(RECORDS FOR THE TASK begins)

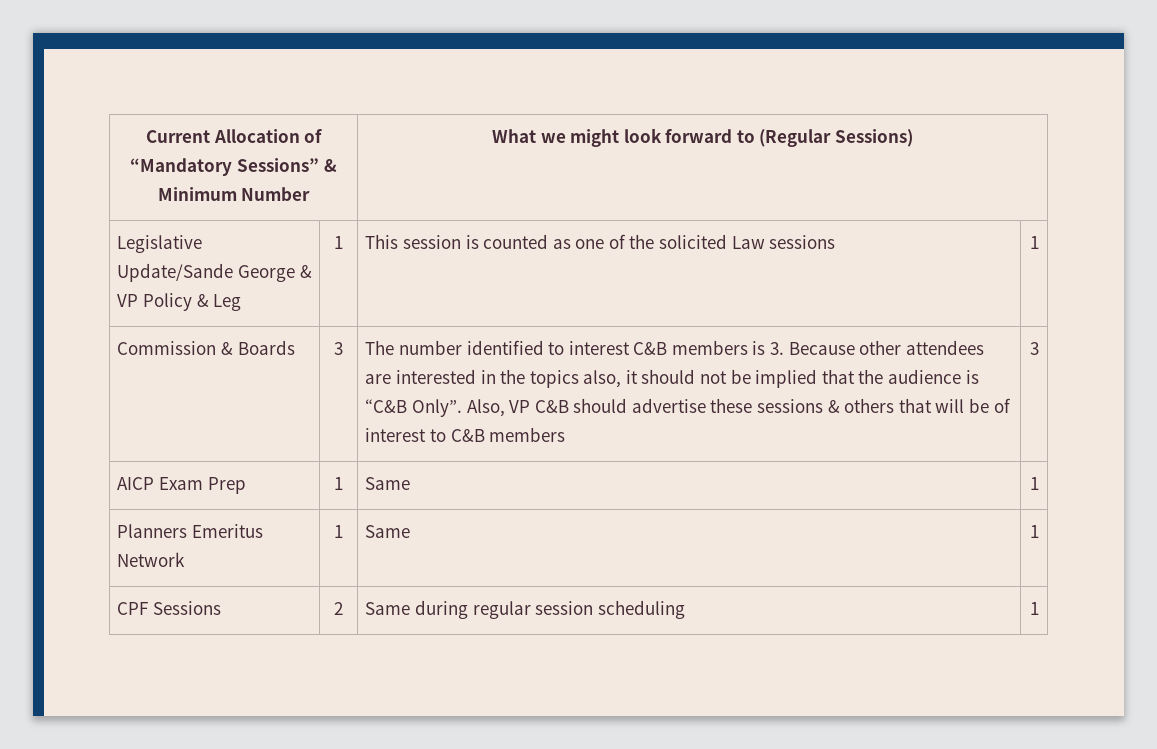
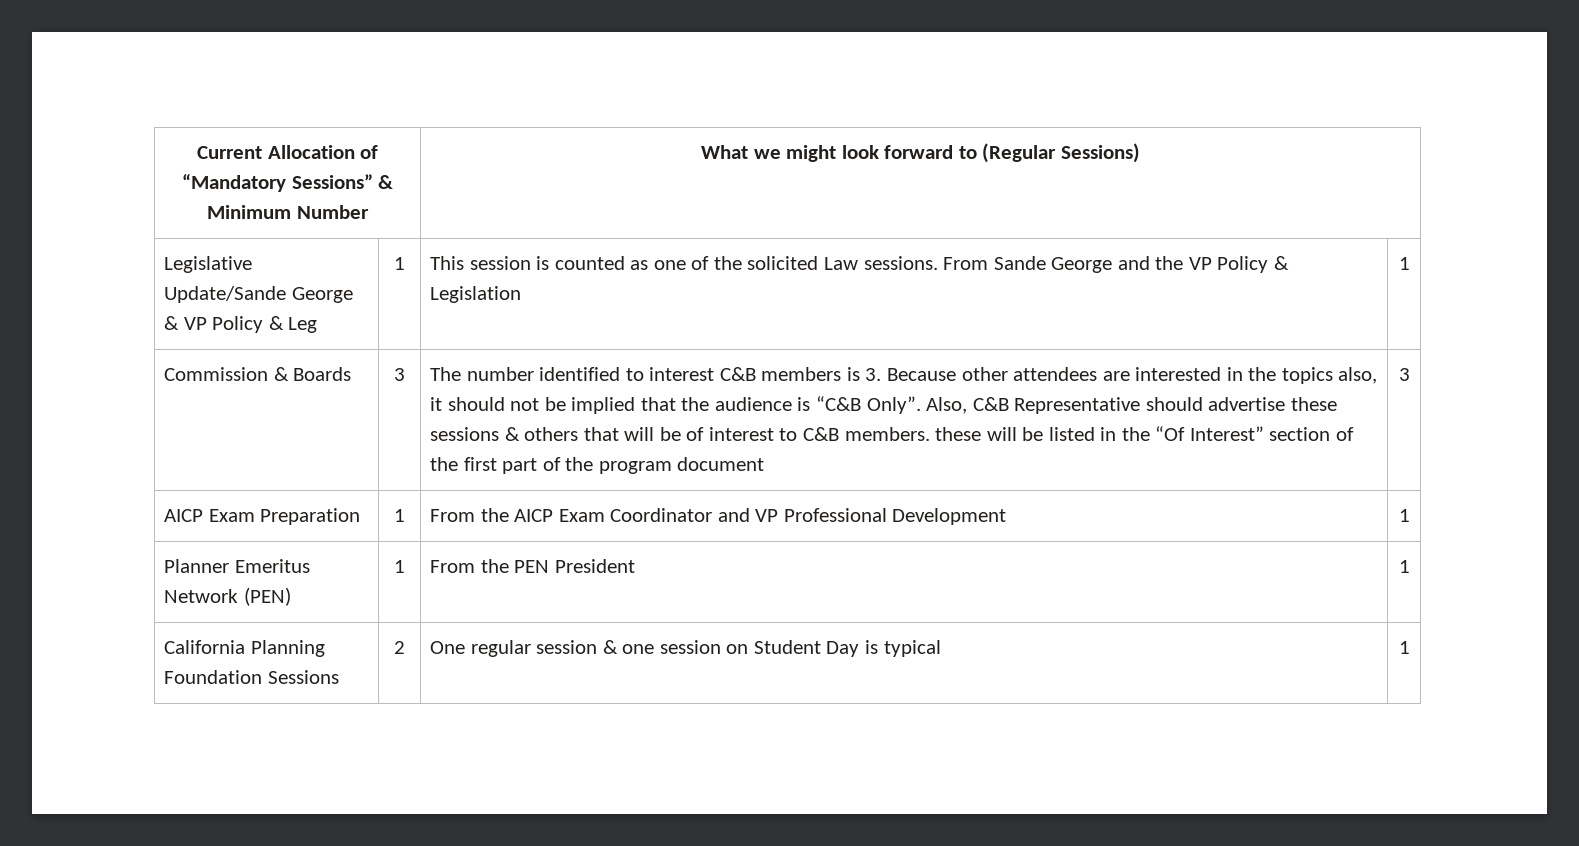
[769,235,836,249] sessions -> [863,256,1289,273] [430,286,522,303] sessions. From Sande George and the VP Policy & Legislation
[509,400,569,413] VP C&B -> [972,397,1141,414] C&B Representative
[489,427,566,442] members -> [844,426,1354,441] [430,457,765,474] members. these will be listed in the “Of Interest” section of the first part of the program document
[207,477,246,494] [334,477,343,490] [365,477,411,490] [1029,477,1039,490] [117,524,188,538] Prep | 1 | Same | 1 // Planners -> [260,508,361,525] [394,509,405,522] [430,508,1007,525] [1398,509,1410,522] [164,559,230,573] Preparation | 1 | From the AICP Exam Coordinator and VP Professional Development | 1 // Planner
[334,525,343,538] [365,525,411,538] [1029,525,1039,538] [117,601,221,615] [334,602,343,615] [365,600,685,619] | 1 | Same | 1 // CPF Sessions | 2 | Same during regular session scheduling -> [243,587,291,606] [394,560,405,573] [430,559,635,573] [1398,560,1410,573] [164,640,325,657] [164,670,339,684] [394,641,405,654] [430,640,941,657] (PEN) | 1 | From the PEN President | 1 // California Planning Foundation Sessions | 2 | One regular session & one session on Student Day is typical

(RECORDS FOR THE TASK ends)

# TASK ITEM:
Please transcribe all of the entries exactly and omit any picture they hold.

# WRITTEN ANSWER:
[769,235,836,249] sessions -> [863,256,1289,273] [430,286,522,303] sessions. From Sande George and the VP Policy & Legislation
[509,400,569,413] VP C&B -> [972,397,1141,414] C&B Representative
[489,427,566,442] members -> [844,426,1354,441] [430,457,765,474] members. these will be listed in the “Of Interest” section of the first part of the program document
[207,477,246,494] [334,477,343,490] [365,477,411,490] [1029,477,1039,490] [117,524,188,538] Prep | 1 | Same | 1 // Planners -> [260,508,361,525] [394,509,405,522] [430,508,1007,525] [1398,509,1410,522] [164,559,230,573] Preparation | 1 | From the AICP Exam Coordinator and VP Professional Development | 1 // Planner
[334,525,343,538] [365,525,411,538] [1029,525,1039,538] [117,601,221,615] [334,602,343,615] [365,600,685,619] | 1 | Same | 1 // CPF Sessions | 2 | Same during regular session scheduling -> [243,587,291,606] [394,560,405,573] [430,559,635,573] [1398,560,1410,573] [164,640,325,657] [164,670,339,684] [394,641,405,654] [430,640,941,657] (PEN) | 1 | From the PEN President | 1 // California Planning Foundation Sessions | 2 | One regular session & one session on Student Day is typical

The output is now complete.